The solution I hit on was to take all the available gene expression data and to build a system to ask "what genes/pathways/systems change most strongly and consistently with age across species, experimental conditions, and tissues"? This would be a "core aging signature", if it exists. Obviously this is only one of many ways to answer my question and neglects epigenetics, proteomics, etc, although we're currently extending the system to DNA methylation. There is not enough high-throughput proteomics data to make it possible to do this with protein yet. We do not use sequencing for now because it is much more of a processing burden and human RNA is behind dbGaP embargo. And at the time I started this, there really wasn't that much of it compared to GEO.

My boss's interests are much more general than aging, so he encouraged me to develop the system to be more generic while still answering my question, which I did. It became a general meta-analysis system for asking "what genes change expression with <arbitrary condition> across the available experiments in GEO?" We found other things we could do with such a huge amount of expression data, and some of them are in Chapter 5.

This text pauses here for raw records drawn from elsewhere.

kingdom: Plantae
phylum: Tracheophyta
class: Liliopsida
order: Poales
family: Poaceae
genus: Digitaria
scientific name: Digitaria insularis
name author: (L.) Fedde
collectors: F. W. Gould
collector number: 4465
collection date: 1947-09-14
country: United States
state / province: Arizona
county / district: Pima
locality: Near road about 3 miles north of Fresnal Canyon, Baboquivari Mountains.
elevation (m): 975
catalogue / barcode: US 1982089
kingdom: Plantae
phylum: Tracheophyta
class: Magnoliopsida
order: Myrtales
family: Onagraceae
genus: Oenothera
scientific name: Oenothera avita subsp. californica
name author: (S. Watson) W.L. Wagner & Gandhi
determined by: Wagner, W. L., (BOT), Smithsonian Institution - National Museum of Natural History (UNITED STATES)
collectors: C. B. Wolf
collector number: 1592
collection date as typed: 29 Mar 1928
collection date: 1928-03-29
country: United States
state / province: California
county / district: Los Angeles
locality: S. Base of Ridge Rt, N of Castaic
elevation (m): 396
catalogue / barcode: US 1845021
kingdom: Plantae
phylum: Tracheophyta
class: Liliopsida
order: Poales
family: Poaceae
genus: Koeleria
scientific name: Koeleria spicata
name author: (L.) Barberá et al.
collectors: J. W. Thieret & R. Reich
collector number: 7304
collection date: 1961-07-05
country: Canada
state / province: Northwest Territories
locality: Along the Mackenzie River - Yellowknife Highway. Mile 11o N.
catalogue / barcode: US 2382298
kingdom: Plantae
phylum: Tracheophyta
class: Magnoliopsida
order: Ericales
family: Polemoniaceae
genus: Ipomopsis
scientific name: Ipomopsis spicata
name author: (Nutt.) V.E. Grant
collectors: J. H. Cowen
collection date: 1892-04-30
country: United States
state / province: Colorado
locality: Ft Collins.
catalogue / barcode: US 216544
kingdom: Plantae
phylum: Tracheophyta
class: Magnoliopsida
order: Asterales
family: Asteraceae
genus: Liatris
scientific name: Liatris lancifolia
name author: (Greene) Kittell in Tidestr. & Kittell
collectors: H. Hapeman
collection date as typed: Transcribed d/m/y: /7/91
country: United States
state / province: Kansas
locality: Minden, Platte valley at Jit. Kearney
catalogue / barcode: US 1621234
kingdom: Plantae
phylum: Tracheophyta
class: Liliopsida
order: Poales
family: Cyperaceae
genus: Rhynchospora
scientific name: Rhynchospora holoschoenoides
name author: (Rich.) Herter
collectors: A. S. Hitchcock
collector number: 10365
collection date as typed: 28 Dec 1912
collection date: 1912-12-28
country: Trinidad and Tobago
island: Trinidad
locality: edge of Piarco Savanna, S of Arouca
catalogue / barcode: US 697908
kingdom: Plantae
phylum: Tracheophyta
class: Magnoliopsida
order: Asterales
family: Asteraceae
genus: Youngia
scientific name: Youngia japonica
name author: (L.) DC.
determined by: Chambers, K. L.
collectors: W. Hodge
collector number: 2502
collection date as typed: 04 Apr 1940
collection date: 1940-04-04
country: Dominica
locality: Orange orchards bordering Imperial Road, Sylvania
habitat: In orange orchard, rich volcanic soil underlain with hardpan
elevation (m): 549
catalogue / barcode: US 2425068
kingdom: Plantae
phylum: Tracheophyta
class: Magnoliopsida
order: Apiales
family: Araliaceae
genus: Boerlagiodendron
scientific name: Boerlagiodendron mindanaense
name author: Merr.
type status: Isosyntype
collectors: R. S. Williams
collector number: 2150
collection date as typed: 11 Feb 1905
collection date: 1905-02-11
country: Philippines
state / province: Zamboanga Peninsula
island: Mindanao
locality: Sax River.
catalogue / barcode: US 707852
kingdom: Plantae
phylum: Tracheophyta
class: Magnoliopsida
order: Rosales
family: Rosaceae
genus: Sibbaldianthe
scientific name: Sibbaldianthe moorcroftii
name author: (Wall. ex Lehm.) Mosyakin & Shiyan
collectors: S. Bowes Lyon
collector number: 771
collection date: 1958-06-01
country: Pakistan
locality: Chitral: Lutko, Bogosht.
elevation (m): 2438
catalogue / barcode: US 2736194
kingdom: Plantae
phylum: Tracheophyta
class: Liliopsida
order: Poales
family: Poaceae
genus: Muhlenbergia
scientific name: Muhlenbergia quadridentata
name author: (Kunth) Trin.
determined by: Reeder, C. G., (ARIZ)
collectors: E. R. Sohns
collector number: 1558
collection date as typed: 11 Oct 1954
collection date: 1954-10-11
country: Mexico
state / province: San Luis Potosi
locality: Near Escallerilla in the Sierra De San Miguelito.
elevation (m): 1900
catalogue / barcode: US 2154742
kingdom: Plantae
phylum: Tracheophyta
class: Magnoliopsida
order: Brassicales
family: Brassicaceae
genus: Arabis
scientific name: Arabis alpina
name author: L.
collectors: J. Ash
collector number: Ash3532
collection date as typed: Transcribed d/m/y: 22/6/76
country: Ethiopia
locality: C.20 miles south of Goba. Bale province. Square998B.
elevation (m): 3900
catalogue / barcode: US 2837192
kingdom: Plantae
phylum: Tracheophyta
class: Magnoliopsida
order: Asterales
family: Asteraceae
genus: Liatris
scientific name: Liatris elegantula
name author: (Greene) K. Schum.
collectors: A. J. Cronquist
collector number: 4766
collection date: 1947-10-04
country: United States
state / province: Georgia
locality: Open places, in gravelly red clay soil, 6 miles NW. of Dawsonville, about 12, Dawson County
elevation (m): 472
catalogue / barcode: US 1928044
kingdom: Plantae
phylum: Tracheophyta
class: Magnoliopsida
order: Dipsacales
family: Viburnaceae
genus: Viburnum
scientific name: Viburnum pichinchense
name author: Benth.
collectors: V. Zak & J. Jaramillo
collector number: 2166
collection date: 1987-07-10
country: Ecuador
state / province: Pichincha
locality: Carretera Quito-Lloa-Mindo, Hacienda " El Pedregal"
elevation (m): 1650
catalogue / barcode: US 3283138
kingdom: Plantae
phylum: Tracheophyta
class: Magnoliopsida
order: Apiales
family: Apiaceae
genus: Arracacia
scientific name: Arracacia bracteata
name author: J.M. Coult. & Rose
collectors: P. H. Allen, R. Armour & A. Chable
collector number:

I would say the system itself is 80-90% done. But sadly I did not get to a really detailed analysis of aging yet, although my findings so far on that are in Chapter 4.

[agumonkey]

Aight, wonderful idea. I wish De Grey and his friends get to see this system.

[xaa]

Thanks for your interest. I've actually met him once -- a friend of his I was talking to over beers introduced us -- but at the time, he was seemingly more interested in his pending date with the blonde he had just picked up than talking with a lowly graduate student. Can't say I blame him :) His papers are excellent, though. A more philosophical and broad approach is needed in aging, I think. He has mellowed a lot from the exaggerated claims he was making in the early 2000s. Maybe he saw my poster which covered an early version of this work, but we didn't talk about that.

The best aging researcher alive right now IMO though is Jim Kirkland. I've had the good fortune to work a little with him and the man is a living encyclopedia. His brilliance is obvious even in a conference full of PhDs.